◆ Work request ◆
Copy the lines below verbatim, beginning with the line that includes "26. See House" and continuing to the end; leave out everything before it.

◆ Records for the task ◆
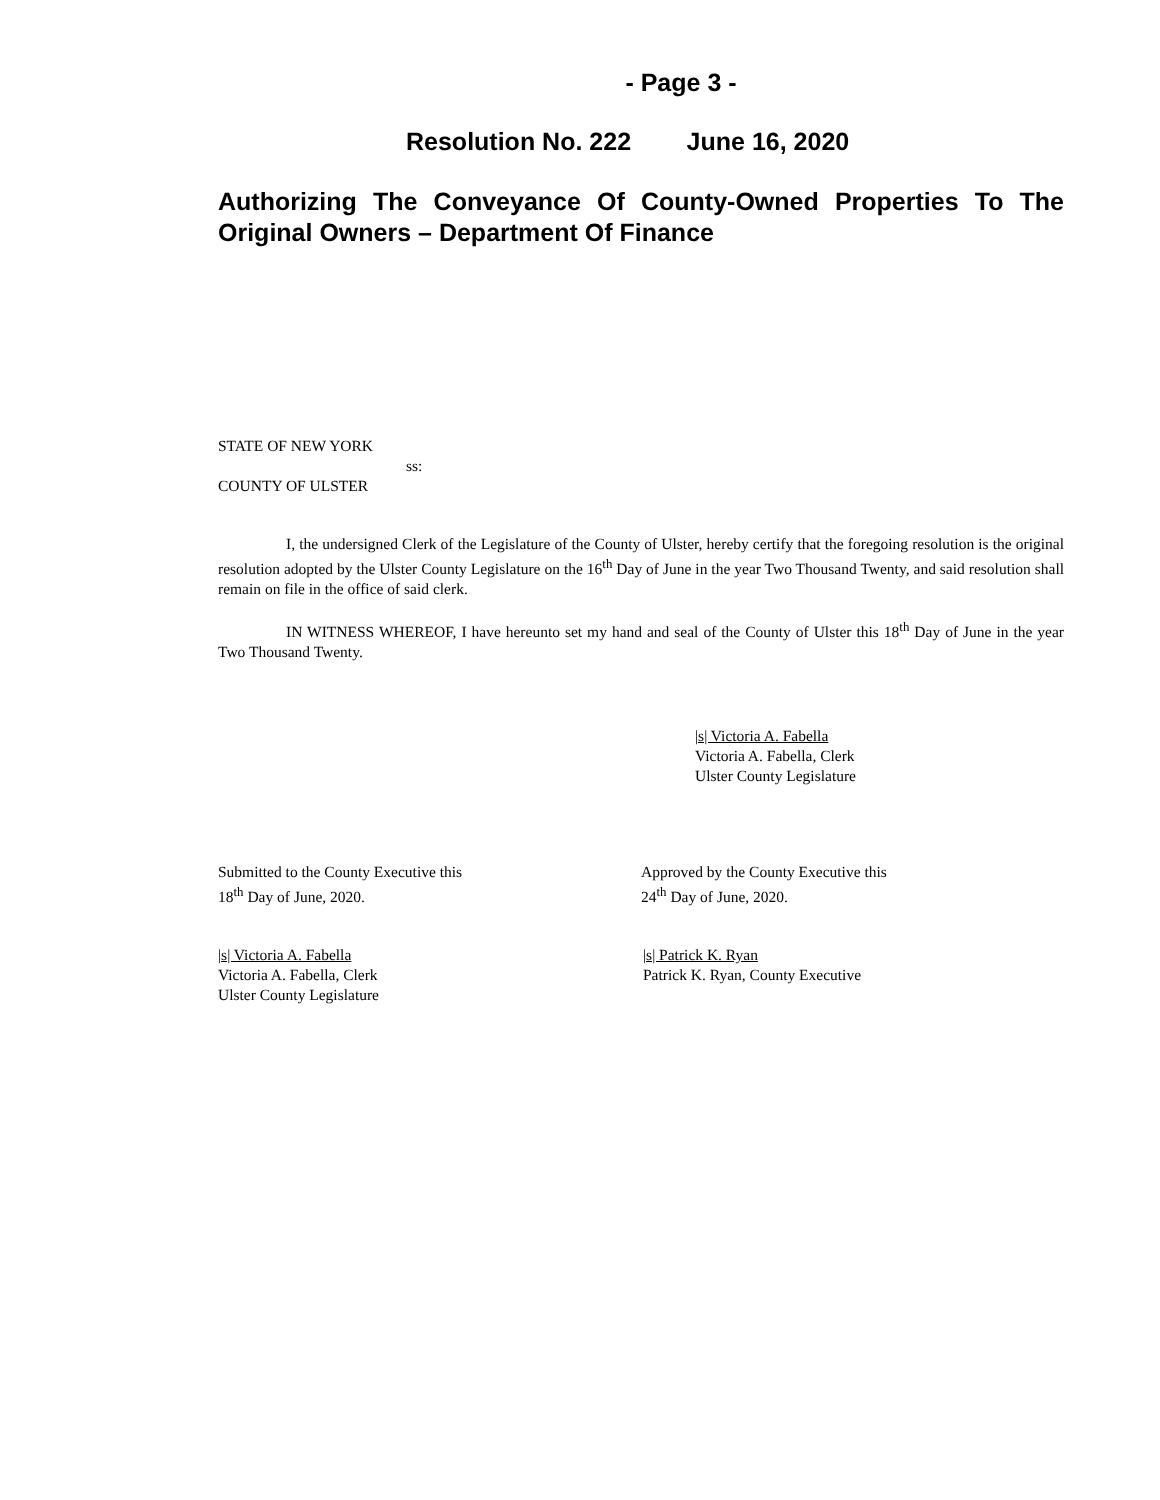- Page 3 -
Resolution No. 222 June 16, 2020
Authorizing The Conveyance Of County-Owned Properties To The Original Owners – Department Of Finance
STATE OF NEW YORK
ss:
COUNTY OF ULSTER
I, the undersigned Clerk of the Legislature of the County of Ulster, hereby certify that the foregoing resolution is the original resolution adopted by the Ulster County Legislature on the 16<sup>th</sup> Day of June in the year Two Thousand Twenty, and said resolution shall remain on file in the office of said clerk.
IN WITNESS WHEREOF, I have hereunto set my hand and seal of the County of Ulster this 18<sup>th</sup> Day of June in the year Two Thousand Twenty.
|s| Victoria A. Fabella
Victoria A. Fabella, Clerk
Ulster County Legislature
Submitted to the County Executive this
18<sup>th</sup> Day of June, 2020.
Approved by the County Executive this
24<sup>th</sup> Day of June, 2020.
|s| Victoria A. Fabella
Victoria A. Fabella, Clerk
Ulster County Legislature
|s| Patrick K. Ryan
Patrick K. Ryan, County Executive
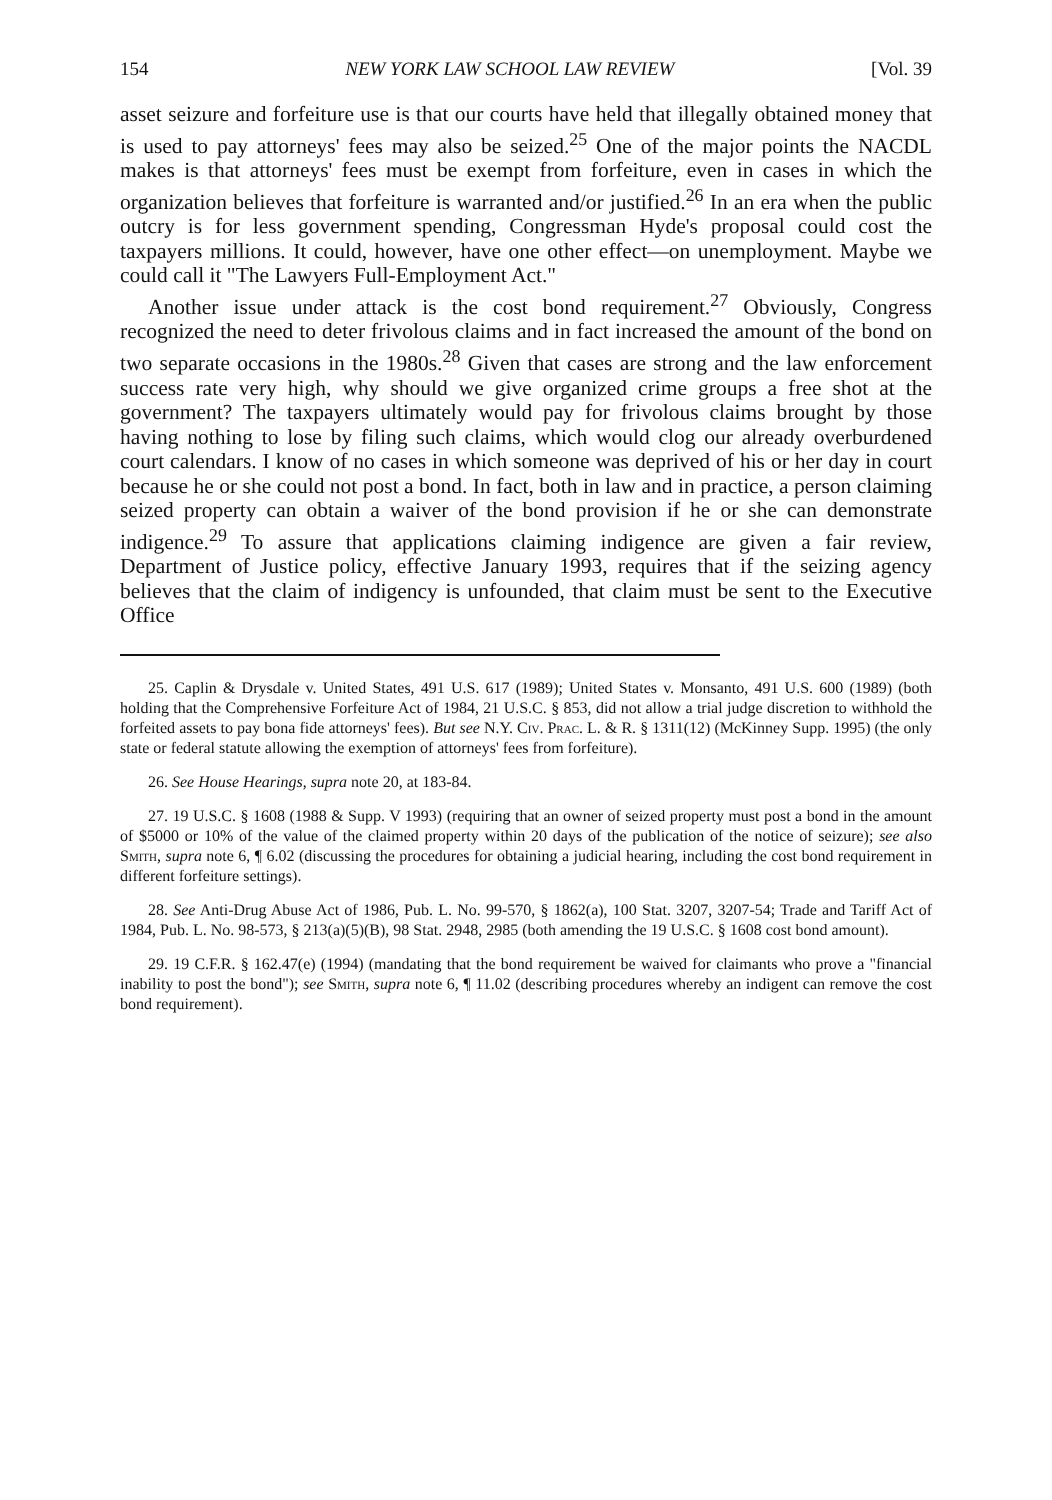154 NEW YORK LAW SCHOOL LAW REVIEW [Vol. 39
asset seizure and forfeiture use is that our courts have held that illegally obtained money that is used to pay attorneys' fees may also be seized.<sup>25</sup> One of the major points the NACDL makes is that attorneys' fees must be exempt from forfeiture, even in cases in which the organization believes that forfeiture is warranted and/or justified.<sup>26</sup> In an era when the public outcry is for less government spending, Congressman Hyde's proposal could cost the taxpayers millions. It could, however, have one other effect—on unemployment. Maybe we could call it "The Lawyers Full-Employment Act."
Another issue under attack is the cost bond requirement.<sup>27</sup> Obviously, Congress recognized the need to deter frivolous claims and in fact increased the amount of the bond on two separate occasions in the 1980s.<sup>28</sup> Given that cases are strong and the law enforcement success rate very high, why should we give organized crime groups a free shot at the government? The taxpayers ultimately would pay for frivolous claims brought by those having nothing to lose by filing such claims, which would clog our already overburdened court calendars. I know of no cases in which someone was deprived of his or her day in court because he or she could not post a bond. In fact, both in law and in practice, a person claiming seized property can obtain a waiver of the bond provision if he or she can demonstrate indigence.<sup>29</sup> To assure that applications claiming indigence are given a fair review, Department of Justice policy, effective January 1993, requires that if the seizing agency believes that the claim of indigency is unfounded, that claim must be sent to the Executive Office
25. Caplin & Drysdale v. United States, 491 U.S. 617 (1989); United States v. Monsanto, 491 U.S. 600 (1989) (both holding that the Comprehensive Forfeiture Act of 1984, 21 U.S.C. § 853, did not allow a trial judge discretion to withhold the forfeited assets to pay bona fide attorneys' fees). But see N.Y. Civ. Prac. L. & R. § 1311(12) (McKinney Supp. 1995) (the only state or federal statute allowing the exemption of attorneys' fees from forfeiture).
26. See House Hearings, supra note 20, at 183-84.
27. 19 U.S.C. § 1608 (1988 & Supp. V 1993) (requiring that an owner of seized property must post a bond in the amount of $5000 or 10% of the value of the claimed property within 20 days of the publication of the notice of seizure); see also Smith, supra note 6, ¶ 6.02 (discussing the procedures for obtaining a judicial hearing, including the cost bond requirement in different forfeiture settings).
28. See Anti-Drug Abuse Act of 1986, Pub. L. No. 99-570, § 1862(a), 100 Stat. 3207, 3207-54; Trade and Tariff Act of 1984, Pub. L. No. 98-573, § 213(a)(5)(B), 98 Stat. 2948, 2985 (both amending the 19 U.S.C. § 1608 cost bond amount).
29. 19 C.F.R. § 162.47(e) (1994) (mandating that the bond requirement be waived for claimants who prove a "financial inability to post the bond"); see Smith, supra note 6, ¶ 11.02 (describing procedures whereby an indigent can remove the cost bond requirement).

◆ Task answer ◆
26. See House Hearings, supra note 20, at 183-84.
27. 19 U.S.C. § 1608 (1988 & Supp. V 1993) (requiring that an owner of seized property must post a bond in the amount of $5000 or 10% of the value of the claimed property within 20 days of the publication of the notice of seizure); see also Smith, supra note 6, ¶ 6.02 (discussing the procedures for obtaining a judicial hearing, including the cost bond requirement in different forfeiture settings).
28. See Anti-Drug Abuse Act of 1986, Pub. L. No. 99-570, § 1862(a), 100 Stat. 3207, 3207-54; Trade and Tariff Act of 1984, Pub. L. No. 98-573, § 213(a)(5)(B), 98 Stat. 2948, 2985 (both amending the 19 U.S.C. § 1608 cost bond amount).
29. 19 C.F.R. § 162.47(e) (1994) (mandating that the bond requirement be waived for claimants who prove a "financial inability to post the bond"); see Smith, supra note 6, ¶ 11.02 (describing procedures whereby an indigent can remove the cost bond requirement).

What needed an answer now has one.